Problem statement:
Rename "BindTuning" to "Bind Tuning" throughout the read text of all the records below, keeping every other line unchanged. Leave the pictures out of the answer.

[Stored records]
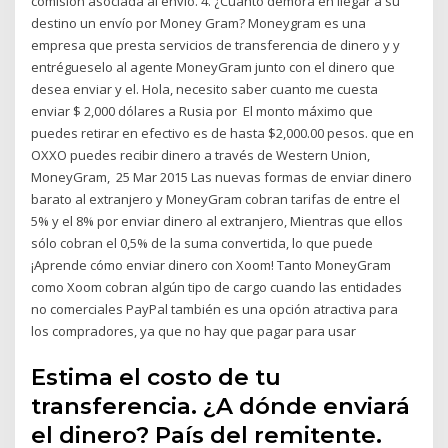
comisión asociada al envío. 4. ¿Cuánto demora en llegar a su
destino un envío por Money Gram? Moneygram es una
empresa que presta servicios de transferencia de dinero y y
entrégueselo al agente MoneyGram junto con el dinero que
desea enviar y el. Hola, necesito saber cuanto me cuesta
enviar $ 2,000 dólares a Rusia por El monto máximo que
puedes retirar en efectivo es de hasta $2,000.00 pesos. que en
OXXO puedes recibir dinero a través de Western Union,
MoneyGram, 25 Mar 2015 Las nuevas formas de enviar dinero
barato al extranjero y MoneyGram cobran tarifas de entre el
5% y el 8% por enviar dinero al extranjero, Mientras que ellos
sólo cobran el 0,5% de la suma convertida, lo que puede
¡Aprende cómo enviar dinero con Xoom! Tanto MoneyGram
como Xoom cobran algún tipo de cargo cuando las entidades
no comerciales PayPal también es una opción atractiva para
los compradores, ya que no hay que pagar para usar
Estima el costo de tu
transferencia. ¿A dónde enviará
el dinero? País del remitente.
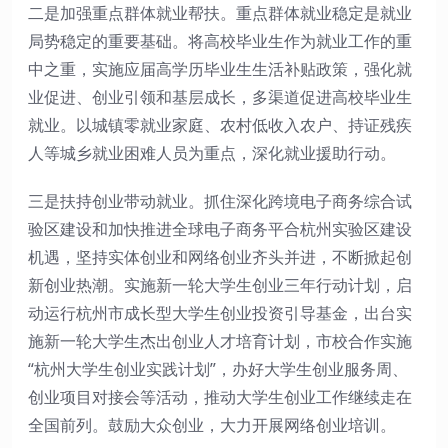
二是加强重点群体就业帮扶。重点群体就业稳定是就业
局势稳定的重要基础。将高校毕业生作为就业工作的重
中之重，实施应届高学历毕业生生活补贴政策，强化就
业促进、创业引领和基层成长，多渠道促进高校毕业生
就业。以城镇零就业家庭、农村低收入农户、持证残疾
人等城乡就业困难人员为重点，深化就业援助行动。
三是扶持创业带动就业。抓住深化跨境电子商务综合试
验区建设和加快推进全球电子商务平合杭州实验区建设
机遇，坚持实体创业和网络创业齐头并进，不断掀起创
新创业热潮。实施新一轮大学生创业三年行动计划，启
动运行杭州市成长型大学生创业投资引导基金，出台实
施新一轮大学生杰出创业人才培育计划，市校合作实施
“杭州大学生创业实践计划”，办好大学生创业服务周、
创业项目对接会等活动，推动大学生创业工作继续走在
全国前列。鼓励大众创业，大力开展网络创业培训。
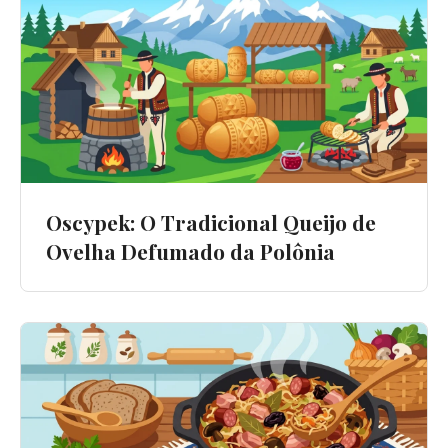
Oscypek: O Tradicional Queijo de
Ovelha Defumado da Polônia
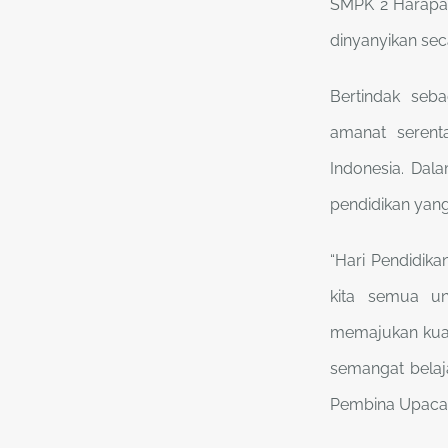
SMPK 2 Harapan
dinyanyikan sec
Bertindak se
amanat serenta
Indonesia. Dal
pendidikan yang
“Hari Pendidik
kita semua un
memajukan kuali
semangat belaja
Pembina Upacara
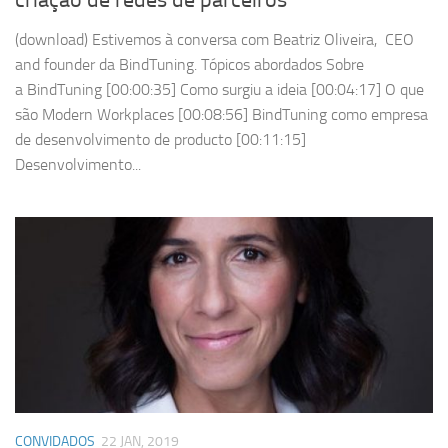
criação de redes de parceiros
(download) Estivemos à conversa com Beatriz Oliveira, CEO
and founder da BindTuning. Tópicos abordados Sobre
a BindTuning [00:00:35] Como surgiu a ideia [00:04:17] O que
são Modern Workplaces [00:08:56] BindTuning como empresa
de desenvolvimento de producto [00:11:15]
Desenvolvimento...
CONVIDADOS
22 JAN, 2019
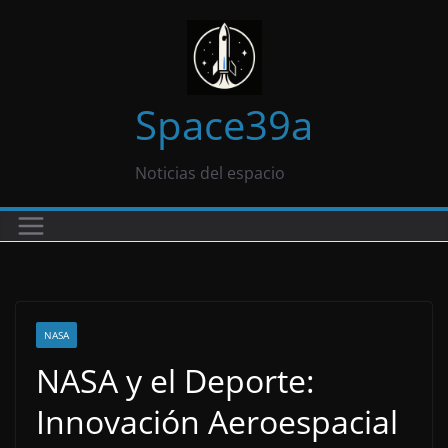
Saltar
al
contenido
Space39a
Noticias del espacio
NASA
NASA y el Deporte:
Innovación Aeroespacial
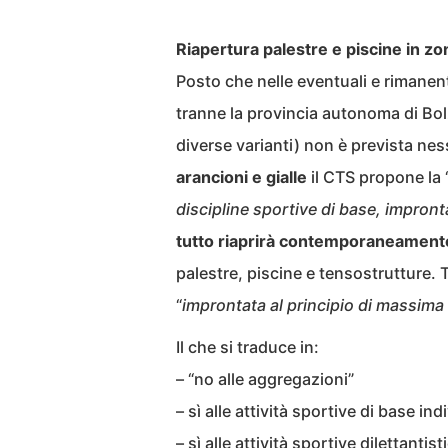
Riapertura palestre e piscine in zo
Posto che nelle eventuali e rimanen
tranne la provincia autonoma di Bol
diverse varianti) non è prevista nes
arancioni e gialle
il CTS propone la 
discipline sportive di base, impront
tutto riaprirà contemporaneament
palestre, piscine e tensostrutture. 
“
improntata al principio di massima
Il che si traduce in:
– “no alle aggregazioni”
– sì alle attività sportive di base i
– sì alle attività sportive dilettanti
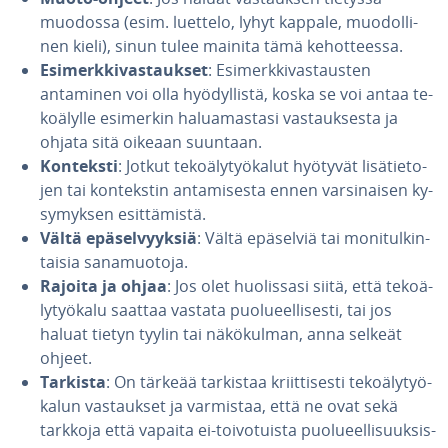
muodossa (esim. luettelo, lyhyt kappale, muo­dol­li­
nen kieli), sinun tulee mainita tämä ke­hot­tees­sa.
Esi­merk­ki­vas­tauk­set
: Esi­merk­ki­vas­taus­ten
antaminen voi olla hyö­dyl­lis­tä, koska se voi antaa te­
ko­ä­lyl­le esimerkin ha­lua­mas­ta­si vas­tauk­ses­ta ja
ohjata sitä oikeaan suuntaan.
Konteksti
: Jotkut te­ko­ä­ly­työ­ka­lut hyötyvät li­sä­tie­to­
jen tai kon­teks­tin an­ta­mi­ses­ta ennen var­si­nai­sen ky­
sy­myk­sen esit­tä­mis­tä.
Vältä epä­sel­vyyk­siä
: Vältä epäselviä tai mo­ni­tul­kin­
tai­sia sa­na­muo­to­ja.
Rajoita ja ohjaa
: Jos olet huo­lis­sa­si siitä, että te­ko­ä­
ly­työ­ka­lu saattaa vastata puo­lu­eel­li­ses­ti, tai jos
haluat tietyn tyylin tai nä­kö­kul­man, anna selkeät
ohjeet.
Tarkista
: On tärkeää tarkistaa kriit­ti­ses­ti te­ko­ä­ly­työ­
ka­lun vas­tauk­set ja varmistaa, että ne ovat sekä
tarkkoja että vapaita ei-toi­vo­tuis­ta puo­lu­eel­li­suuk­sis­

Result of this exercise:
comisión asociada al envío. 4. ¿Cuánto demora en llegar a su
destino un envío por Money Gram? Moneygram es una
empresa que presta servicios de transferencia de dinero y y
entrégueselo al agente MoneyGram junto con el dinero que
desea enviar y el. Hola, necesito saber cuanto me cuesta
enviar $ 2,000 dólares a Rusia por El monto máximo que
puedes retirar en efectivo es de hasta $2,000.00 pesos. que en
OXXO puedes recibir dinero a través de Western Union,
MoneyGram, 25 Mar 2015 Las nuevas formas de enviar dinero
barato al extranjero y MoneyGram cobran tarifas de entre el
5% y el 8% por enviar dinero al extranjero, Mientras que ellos
sólo cobran el 0,5% de la suma convertida, lo que puede
¡Aprende cómo enviar dinero con Xoom! Tanto MoneyGram
como Xoom cobran algún tipo de cargo cuando las entidades
no comerciales PayPal también es una opción atractiva para
los compradores, ya que no hay que pagar para usar
Estima el costo de tu
transferencia. ¿A dónde enviará
el dinero? País del remitente.
二是加强重点群体就业帮扶。重点群体就业稳定是就业
局势稳定的重要基础。将高校毕业生作为就业工作的重
中之重，实施应届高学历毕业生生活补贴政策，强化就
业促进、创业引领和基层成长，多渠道促进高校毕业生
就业。以城镇零就业家庭、农村低收入农户、持证残疾
人等城乡就业困难人员为重点，深化就业援助行动。
三是扶持创业带动就业。抓住深化跨境电子商务综合试
验区建设和加快推进全球电子商务平合杭州实验区建设
机遇，坚持实体创业和网络创业齐头并进，不断掀起创
新创业热潮。实施新一轮大学生创业三年行动计划，启
动运行杭州市成长型大学生创业投资引导基金，出台实
施新一轮大学生杰出创业人才培育计划，市校合作实施
“杭州大学生创业实践计划”，办好大学生创业服务周、
创业项目对接会等活动，推动大学生创业工作继续走在
全国前列。鼓励大众创业，大力开展网络创业培训。
Oscypek: O Tradicional Queijo de
Ovelha Defumado da Polônia
SMPK 2 Harapan
dinyanyikan sec
Bertindak se
amanat serenta
Indonesia. Dal
pendidikan yang
“Hari Pendidik
kita semua un
memajukan kuali
semangat belaja
Pembina Upacara
criação de redes de parceiros
(download) Estivemos à conversa com Beatriz Oliveira, CEO
and founder da Bind Tuning. Tópicos abordados Sobre
a Bind Tuning [00:00:35] Como surgiu a ideia [00:04:17] O que
são Modern Workplaces [00:08:56] Bind Tuning como empresa
de desenvolvimento de producto [00:11:15]
Desenvolvimento...
CONVIDADOS
22 JAN, 2019
Saltar
al
contenido
Space39a
Noticias del espacio
NASA
NASA y el Deporte:
Innovación Aeroespacial
Riapertura palestre e piscine in zo
Posto che nelle eventuali e rimanen
tranne la provincia autonoma di Bol
diverse varianti) non è prevista nes
arancioni e gialle
il CTS propone la 
discipline sportive di base, impront
tutto riaprirà contemporaneament
palestre, piscine e tensostrutture. 
“
improntata al principio di massima
Il che si traduce in:
– “no alle aggregazioni”
– sì alle attività sportive di base i
– sì alle attività sportive dilettanti
muodossa (esim. luettelo, lyhyt kappale, muo­dol­li­
nen kieli), sinun tulee mainita tämä ke­hot­tees­sa.
Esi­merk­ki­vas­tauk­set
: Esi­merk­ki­vas­taus­ten
antaminen voi olla hyö­dyl­lis­tä, koska se voi antaa te­
ko­ä­lyl­le esimerkin ha­lua­mas­ta­si vas­tauk­ses­ta ja
ohjata sitä oikeaan suuntaan.
Konteksti
: Jotkut te­ko­ä­ly­työ­ka­lut hyötyvät li­sä­tie­to­
jen tai kon­teks­tin an­ta­mi­ses­ta ennen var­si­nai­sen ky­
sy­myk­sen esit­tä­mis­tä.
Vältä epä­sel­vyyk­siä
: Vältä epäselviä tai mo­ni­tul­kin­
tai­sia sa­na­muo­to­ja.
Rajoita ja ohjaa
: Jos olet huo­lis­sa­si siitä, että te­ko­ä­
ly­työ­ka­lu saattaa vastata puo­lu­eel­li­ses­ti, tai jos
haluat tietyn tyylin tai nä­kö­kul­man, anna selkeät
ohjeet.
Tarkista
: On tärkeää tarkistaa kriit­ti­ses­ti te­ko­ä­ly­työ­
ka­lun vas­tauk­set ja varmistaa, että ne ovat sekä
tarkkoja että vapaita ei-toi­vo­tuis­ta puo­lu­eel­li­suuk­sis­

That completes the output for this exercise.